There is a question of how much synchrony there is between payers and physicians. And everyone has their own interests and their own stake, and rightfully so—that’s how the system works. The biggest challenge is, how do you create that synchronization between both parties? And that is becoming very complex.
So after a meeting like this, many of us who devote our lives to multiple myeloma—and we think about nothing else but multiple myeloma—still scratch our heads on what’s the proper next step for therapy. Is it logical, is it proper, is it even fair to assume that a payer is going to be able to understand that? The answer is no. Is there any solution? No. Because a payer is going to be looking at, OK, what are the drugs that are going to be approved, whether we have FDA approval, what does the NCCN [National Comprehensive Cancer Network] say, and then, based on that, we will decide whether we will provide coverage.

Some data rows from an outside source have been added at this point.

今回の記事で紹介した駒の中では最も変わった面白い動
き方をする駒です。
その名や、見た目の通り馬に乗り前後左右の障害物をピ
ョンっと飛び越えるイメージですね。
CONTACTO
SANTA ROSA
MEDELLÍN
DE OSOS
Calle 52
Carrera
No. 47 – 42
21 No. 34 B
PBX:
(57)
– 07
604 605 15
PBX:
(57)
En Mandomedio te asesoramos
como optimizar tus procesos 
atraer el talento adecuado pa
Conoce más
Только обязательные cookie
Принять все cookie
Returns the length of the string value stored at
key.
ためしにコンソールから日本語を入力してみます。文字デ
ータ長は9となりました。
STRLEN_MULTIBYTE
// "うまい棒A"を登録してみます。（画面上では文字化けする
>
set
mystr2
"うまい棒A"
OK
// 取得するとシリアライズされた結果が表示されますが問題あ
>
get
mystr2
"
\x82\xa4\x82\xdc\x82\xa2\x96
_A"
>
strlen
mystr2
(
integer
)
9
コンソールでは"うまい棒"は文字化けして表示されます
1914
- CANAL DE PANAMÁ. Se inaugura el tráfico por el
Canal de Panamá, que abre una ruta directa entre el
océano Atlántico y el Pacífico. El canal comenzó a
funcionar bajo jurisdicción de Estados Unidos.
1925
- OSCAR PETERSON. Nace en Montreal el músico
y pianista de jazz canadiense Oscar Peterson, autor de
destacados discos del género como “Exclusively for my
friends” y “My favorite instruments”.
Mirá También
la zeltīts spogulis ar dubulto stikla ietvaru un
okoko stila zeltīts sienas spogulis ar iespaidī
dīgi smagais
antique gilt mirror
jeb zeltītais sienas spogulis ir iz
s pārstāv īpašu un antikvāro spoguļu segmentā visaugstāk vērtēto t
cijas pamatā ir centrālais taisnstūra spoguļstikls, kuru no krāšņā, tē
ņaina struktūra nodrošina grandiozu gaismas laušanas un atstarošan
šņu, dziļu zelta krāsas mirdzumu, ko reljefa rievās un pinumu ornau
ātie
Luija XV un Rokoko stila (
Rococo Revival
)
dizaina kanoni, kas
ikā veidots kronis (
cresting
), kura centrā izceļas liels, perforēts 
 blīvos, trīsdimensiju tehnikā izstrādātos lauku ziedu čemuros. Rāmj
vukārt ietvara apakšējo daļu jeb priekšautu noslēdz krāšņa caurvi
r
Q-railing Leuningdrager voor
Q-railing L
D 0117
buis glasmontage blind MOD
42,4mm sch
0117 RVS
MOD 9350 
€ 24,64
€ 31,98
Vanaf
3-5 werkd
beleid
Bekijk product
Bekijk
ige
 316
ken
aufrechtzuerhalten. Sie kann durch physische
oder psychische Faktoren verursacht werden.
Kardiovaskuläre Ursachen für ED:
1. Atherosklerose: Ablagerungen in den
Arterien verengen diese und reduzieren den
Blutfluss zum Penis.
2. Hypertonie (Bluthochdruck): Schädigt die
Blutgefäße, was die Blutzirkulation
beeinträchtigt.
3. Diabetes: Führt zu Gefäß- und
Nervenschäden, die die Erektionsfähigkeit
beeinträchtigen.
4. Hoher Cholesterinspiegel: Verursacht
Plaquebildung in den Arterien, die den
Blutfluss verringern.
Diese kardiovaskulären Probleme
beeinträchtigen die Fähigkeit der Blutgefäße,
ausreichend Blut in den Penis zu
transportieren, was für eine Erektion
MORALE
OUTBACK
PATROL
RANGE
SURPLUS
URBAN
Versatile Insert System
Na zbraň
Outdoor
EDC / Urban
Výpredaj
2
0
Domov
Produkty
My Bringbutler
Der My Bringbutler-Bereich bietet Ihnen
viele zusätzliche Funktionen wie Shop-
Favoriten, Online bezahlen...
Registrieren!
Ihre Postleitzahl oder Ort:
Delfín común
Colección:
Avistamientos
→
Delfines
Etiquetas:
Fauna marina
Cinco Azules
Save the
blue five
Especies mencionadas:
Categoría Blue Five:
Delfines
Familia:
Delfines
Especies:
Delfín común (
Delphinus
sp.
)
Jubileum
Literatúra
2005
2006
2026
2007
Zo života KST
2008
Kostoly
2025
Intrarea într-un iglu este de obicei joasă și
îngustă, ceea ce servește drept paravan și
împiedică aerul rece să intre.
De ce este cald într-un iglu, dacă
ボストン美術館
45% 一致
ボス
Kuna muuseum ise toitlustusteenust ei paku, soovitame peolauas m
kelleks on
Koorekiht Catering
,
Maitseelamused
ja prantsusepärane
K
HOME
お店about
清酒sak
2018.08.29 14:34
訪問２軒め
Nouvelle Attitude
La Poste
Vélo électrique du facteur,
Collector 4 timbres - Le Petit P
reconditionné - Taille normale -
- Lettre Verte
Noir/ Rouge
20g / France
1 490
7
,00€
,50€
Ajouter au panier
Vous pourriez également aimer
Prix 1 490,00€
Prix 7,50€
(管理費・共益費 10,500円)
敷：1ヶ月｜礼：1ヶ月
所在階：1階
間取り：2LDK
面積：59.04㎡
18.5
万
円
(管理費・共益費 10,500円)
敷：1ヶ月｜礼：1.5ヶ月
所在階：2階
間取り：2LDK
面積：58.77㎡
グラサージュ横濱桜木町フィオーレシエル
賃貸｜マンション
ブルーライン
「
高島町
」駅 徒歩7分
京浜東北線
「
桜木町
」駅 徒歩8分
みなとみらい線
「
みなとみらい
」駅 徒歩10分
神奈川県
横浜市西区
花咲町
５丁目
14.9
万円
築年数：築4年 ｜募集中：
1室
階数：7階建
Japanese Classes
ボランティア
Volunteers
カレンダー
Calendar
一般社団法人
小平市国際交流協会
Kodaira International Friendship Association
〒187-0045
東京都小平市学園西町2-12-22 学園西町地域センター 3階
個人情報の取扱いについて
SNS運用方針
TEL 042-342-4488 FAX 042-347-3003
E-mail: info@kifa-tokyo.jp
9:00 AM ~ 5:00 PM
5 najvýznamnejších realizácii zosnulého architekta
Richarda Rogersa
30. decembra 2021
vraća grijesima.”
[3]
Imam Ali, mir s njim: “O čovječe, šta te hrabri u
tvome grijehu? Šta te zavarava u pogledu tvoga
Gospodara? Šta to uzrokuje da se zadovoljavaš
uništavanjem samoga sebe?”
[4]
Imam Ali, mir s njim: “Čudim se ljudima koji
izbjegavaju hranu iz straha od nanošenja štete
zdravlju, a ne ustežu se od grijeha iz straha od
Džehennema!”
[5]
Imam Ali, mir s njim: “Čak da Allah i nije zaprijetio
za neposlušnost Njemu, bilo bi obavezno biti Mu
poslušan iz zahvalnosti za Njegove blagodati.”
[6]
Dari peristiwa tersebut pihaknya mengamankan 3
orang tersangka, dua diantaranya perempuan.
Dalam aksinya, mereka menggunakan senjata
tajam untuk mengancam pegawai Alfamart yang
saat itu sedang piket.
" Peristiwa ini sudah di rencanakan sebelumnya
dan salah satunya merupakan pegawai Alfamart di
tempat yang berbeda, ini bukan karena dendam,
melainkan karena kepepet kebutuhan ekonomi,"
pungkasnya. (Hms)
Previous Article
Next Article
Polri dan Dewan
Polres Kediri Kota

For a payer to be able to make medical decisions, you have to be in the room with the patient because every patient is unique, and this is not a clique. This is just the reality of what we see in cancer practice. We cannot create cookie-cutter guidelines for most of the diseases. I can speak with authority about myeloma—it’s my area of expertise—but I can only imagine the same is true for lung cancer and breast cancer, etc. And so it is a very complicated situation right now.
Now we’re at the meeting where we’re seeing CR [complete response] rates in the large fraction of patients. We’re seeing MRD [minimal residual disease] negativity on multiple myeloma, which we could only hope for in the past. So I think that everything is moving in the right direction but with significant tension and friction.